3422/AB XX.GP
Die Abgeordneten zum Nationalrat Schuster und Kollegen haben am 12.12.1997 an
mich eine schriftliche Anfrage mit der Nr. 3475/J betreffend "Die Europäische Union
und die Familie" gerichtet. Auf die - aus Gründen der besseren Übersichtlichkeit - in
Kopie beigeschlossene Anfrage beehre ich mich, folgendes mitzuteilen:
ad1
Von den fünfzehn EU—Mitgliedsstaaten haben zwei Länder Minister mit ausschließ-
lich familienpolitischer Verantwortung, nämlich Luxemburg und Schweden. Daneben
tragen vier Ministerien den Familienagenden ausdrücklich im Namen Rechnung: das
Bundesministerium für Familie, Senioren, Frauen und Jugend Deutschlands, das
flämische Ministerium für Familie, Sicherheit und Kultur (Belgien), der Hochkommis-
sar für Gleichbehandlung und Familie Portugals und mein Ressort.
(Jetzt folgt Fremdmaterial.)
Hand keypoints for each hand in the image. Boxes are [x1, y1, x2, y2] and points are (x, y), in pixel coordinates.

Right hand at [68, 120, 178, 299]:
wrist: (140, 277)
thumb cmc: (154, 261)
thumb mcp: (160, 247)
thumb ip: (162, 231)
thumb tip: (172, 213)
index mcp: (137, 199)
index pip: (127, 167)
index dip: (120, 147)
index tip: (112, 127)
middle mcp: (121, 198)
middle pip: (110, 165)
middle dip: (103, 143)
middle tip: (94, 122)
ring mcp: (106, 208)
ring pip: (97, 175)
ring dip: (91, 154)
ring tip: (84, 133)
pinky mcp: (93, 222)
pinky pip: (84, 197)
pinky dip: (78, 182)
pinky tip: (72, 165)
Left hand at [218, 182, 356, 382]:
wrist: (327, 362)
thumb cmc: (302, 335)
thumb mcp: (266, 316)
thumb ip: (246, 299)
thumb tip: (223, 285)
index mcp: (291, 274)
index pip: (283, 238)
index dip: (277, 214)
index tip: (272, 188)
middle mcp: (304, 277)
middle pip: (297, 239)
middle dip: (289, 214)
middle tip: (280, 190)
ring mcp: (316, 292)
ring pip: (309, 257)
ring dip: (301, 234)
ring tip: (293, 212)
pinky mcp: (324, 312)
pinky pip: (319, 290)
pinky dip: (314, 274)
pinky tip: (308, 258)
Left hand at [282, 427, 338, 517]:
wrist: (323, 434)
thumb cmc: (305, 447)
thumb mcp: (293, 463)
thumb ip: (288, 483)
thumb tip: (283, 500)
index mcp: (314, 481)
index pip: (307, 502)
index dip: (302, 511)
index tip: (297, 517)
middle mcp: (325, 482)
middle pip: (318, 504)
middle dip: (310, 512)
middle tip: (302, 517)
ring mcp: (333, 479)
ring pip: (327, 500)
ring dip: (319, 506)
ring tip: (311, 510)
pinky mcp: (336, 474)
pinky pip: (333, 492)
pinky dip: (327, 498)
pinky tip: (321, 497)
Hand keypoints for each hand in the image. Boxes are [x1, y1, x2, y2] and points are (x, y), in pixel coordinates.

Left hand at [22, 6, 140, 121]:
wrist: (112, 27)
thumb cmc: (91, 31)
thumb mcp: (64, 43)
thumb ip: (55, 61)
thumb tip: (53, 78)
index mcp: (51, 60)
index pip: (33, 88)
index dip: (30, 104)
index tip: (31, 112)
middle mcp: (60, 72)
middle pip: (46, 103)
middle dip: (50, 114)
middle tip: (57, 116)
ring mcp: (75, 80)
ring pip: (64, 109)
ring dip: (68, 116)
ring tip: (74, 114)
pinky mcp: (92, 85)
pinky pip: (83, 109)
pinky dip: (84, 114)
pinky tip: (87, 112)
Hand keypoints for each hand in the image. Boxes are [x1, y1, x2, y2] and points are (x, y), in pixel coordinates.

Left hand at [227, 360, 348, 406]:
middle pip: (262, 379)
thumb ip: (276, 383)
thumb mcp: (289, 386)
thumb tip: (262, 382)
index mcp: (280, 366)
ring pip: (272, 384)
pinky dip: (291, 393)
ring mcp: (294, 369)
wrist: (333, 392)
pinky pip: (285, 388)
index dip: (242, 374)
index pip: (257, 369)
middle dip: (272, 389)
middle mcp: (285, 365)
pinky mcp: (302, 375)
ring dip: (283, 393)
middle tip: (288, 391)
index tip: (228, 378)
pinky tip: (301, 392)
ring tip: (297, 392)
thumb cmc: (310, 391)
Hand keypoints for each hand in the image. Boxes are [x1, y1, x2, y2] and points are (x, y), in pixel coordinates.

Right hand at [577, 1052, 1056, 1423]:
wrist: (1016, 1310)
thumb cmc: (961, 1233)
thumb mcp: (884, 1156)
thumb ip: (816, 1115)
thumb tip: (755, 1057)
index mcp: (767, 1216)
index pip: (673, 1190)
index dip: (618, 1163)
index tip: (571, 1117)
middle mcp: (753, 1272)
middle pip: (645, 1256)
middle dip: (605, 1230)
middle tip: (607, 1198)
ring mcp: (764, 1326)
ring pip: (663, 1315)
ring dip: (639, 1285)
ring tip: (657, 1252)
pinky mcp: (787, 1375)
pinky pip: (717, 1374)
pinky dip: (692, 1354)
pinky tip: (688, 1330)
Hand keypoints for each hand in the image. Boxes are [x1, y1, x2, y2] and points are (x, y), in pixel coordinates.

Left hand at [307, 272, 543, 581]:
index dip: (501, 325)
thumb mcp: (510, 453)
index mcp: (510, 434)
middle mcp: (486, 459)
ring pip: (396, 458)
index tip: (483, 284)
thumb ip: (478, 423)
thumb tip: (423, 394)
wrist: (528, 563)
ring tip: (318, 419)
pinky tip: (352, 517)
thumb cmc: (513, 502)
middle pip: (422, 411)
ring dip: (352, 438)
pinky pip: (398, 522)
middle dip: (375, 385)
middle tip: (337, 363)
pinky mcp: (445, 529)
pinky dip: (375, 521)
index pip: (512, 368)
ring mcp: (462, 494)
In den übrigen
Mitgliedsstaaten der Union liegt die Familienpolitik in den Händen von Sozial-,
Arbeits- oder Gesundheitsministern.
ad 2
Zunächst darf ich darauf hinweisen, daß die Europäische Union weder für Familien-
recht noch für Familienpolitik im engeren Sinne Kompetenzen besitzt.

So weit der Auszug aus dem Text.